#### TASK TO COMPLETE:
Arrange every line of the records below as a numbered list, skipping any blank lines.

[Start INFORMATION SHOWN]

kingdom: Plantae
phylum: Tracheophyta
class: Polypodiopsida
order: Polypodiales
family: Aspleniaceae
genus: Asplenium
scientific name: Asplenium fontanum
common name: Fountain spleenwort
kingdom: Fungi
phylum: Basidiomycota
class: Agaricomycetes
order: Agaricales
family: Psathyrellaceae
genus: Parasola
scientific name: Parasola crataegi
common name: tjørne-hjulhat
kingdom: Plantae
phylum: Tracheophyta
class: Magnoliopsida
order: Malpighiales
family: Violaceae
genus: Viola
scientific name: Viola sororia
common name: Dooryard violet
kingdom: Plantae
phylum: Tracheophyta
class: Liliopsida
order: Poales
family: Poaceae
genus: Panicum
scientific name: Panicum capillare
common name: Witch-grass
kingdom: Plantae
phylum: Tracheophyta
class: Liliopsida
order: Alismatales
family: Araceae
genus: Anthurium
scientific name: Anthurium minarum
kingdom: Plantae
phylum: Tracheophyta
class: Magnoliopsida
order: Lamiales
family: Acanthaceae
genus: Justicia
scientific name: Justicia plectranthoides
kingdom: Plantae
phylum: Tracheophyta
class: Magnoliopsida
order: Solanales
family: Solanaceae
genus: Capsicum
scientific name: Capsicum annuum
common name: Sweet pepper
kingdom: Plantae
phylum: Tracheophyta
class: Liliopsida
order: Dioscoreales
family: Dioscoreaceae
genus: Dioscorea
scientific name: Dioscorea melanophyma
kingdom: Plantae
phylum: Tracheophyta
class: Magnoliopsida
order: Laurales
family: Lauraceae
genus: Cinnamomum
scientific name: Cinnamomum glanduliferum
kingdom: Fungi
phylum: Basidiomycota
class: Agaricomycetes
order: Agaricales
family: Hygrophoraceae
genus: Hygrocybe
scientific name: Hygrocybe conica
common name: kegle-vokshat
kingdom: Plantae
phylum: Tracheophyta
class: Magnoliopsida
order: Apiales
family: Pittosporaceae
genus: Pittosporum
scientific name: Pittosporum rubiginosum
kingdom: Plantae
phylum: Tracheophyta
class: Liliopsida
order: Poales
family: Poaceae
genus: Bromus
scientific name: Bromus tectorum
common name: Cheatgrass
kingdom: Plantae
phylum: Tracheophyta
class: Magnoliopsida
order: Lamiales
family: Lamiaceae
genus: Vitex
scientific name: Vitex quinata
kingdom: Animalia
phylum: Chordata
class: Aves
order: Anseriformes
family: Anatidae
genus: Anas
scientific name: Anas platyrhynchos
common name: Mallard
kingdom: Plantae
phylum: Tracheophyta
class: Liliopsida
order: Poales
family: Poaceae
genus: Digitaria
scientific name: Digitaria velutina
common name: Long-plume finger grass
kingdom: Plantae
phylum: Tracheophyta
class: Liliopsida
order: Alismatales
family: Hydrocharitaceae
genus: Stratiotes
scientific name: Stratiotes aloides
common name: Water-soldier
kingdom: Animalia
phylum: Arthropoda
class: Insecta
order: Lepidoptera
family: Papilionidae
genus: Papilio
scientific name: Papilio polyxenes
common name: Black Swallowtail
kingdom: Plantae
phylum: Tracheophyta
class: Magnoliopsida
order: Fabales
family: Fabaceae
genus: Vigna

[End INFORMATION SHOWN]

#### EXERCISE RESULT:
1. kingdom: Plantae
2. phylum: Tracheophyta
3. class: Polypodiopsida
4. order: Polypodiales
5. family: Aspleniaceae
6. genus: Asplenium
7. scientific name: Asplenium fontanum
8. common name: Fountain spleenwort
9. kingdom: Fungi
10. phylum: Basidiomycota
11. class: Agaricomycetes
12. order: Agaricales
13. family: Psathyrellaceae
14. genus: Parasola
15. scientific name: Parasola crataegi
16. common name: tjørne-hjulhat
17. kingdom: Plantae
18. phylum: Tracheophyta
19. class: Magnoliopsida
20. order: Malpighiales
21. family: Violaceae
22. genus: Viola
23. scientific name: Viola sororia
24. common name: Dooryard violet
25. kingdom: Plantae
26. phylum: Tracheophyta
27. class: Liliopsida
28. order: Poales
29. family: Poaceae
30. genus: Panicum
31. scientific name: Panicum capillare
32. common name: Witch-grass
33. kingdom: Plantae
34. phylum: Tracheophyta
35. class: Liliopsida
36. order: Alismatales
37. family: Araceae
38. genus: Anthurium
39. scientific name: Anthurium minarum
40. kingdom: Plantae
41. phylum: Tracheophyta
42. class: Magnoliopsida
43. order: Lamiales
44. family: Acanthaceae
45. genus: Justicia
46. scientific name: Justicia plectranthoides
47. kingdom: Plantae
48. phylum: Tracheophyta
49. class: Magnoliopsida
50. order: Solanales
51. family: Solanaceae
52. genus: Capsicum
53. scientific name: Capsicum annuum
54. common name: Sweet pepper
55. kingdom: Plantae
56. phylum: Tracheophyta
57. class: Liliopsida
58. order: Dioscoreales
59. family: Dioscoreaceae
60. genus: Dioscorea
61. scientific name: Dioscorea melanophyma
62. kingdom: Plantae
63. phylum: Tracheophyta
64. class: Magnoliopsida
65. order: Laurales
66. family: Lauraceae
67. genus: Cinnamomum
68. scientific name: Cinnamomum glanduliferum
69. kingdom: Fungi
70. phylum: Basidiomycota
71. class: Agaricomycetes
72. order: Agaricales
73. family: Hygrophoraceae
74. genus: Hygrocybe
75. scientific name: Hygrocybe conica
76. common name: kegle-vokshat
77. kingdom: Plantae
78. phylum: Tracheophyta
79. class: Magnoliopsida
80. order: Apiales
81. family: Pittosporaceae
82. genus: Pittosporum
83. scientific name: Pittosporum rubiginosum
84. kingdom: Plantae
85. phylum: Tracheophyta
86. class: Liliopsida
87. order: Poales
88. family: Poaceae
89. genus: Bromus
90. scientific name: Bromus tectorum
91. common name: Cheatgrass
92. kingdom: Plantae
93. phylum: Tracheophyta
94. class: Magnoliopsida
95. order: Lamiales
96. family: Lamiaceae
97. genus: Vitex
98. scientific name: Vitex quinata
99. kingdom: Animalia
100. phylum: Chordata
101. class: Aves
102. order: Anseriformes
103. family: Anatidae
104. genus: Anas
105. scientific name: Anas platyrhynchos
106. common name: Mallard
107. kingdom: Plantae
108. phylum: Tracheophyta
109. class: Liliopsida
110. order: Poales
111. family: Poaceae
112. genus: Digitaria
113. scientific name: Digitaria velutina
114. common name: Long-plume finger grass
115. kingdom: Plantae
116. phylum: Tracheophyta
117. class: Liliopsida
118. order: Alismatales
119. family: Hydrocharitaceae
120. genus: Stratiotes
121. scientific name: Stratiotes aloides
122. common name: Water-soldier
123. kingdom: Animalia
124. phylum: Arthropoda
125. class: Insecta
126. order: Lepidoptera
127. family: Papilionidae
128. genus: Papilio
129. scientific name: Papilio polyxenes
130. common name: Black Swallowtail
131. kingdom: Plantae
132. phylum: Tracheophyta
133. class: Magnoliopsida
134. order: Fabales
135. family: Fabaceae
136. genus: Vigna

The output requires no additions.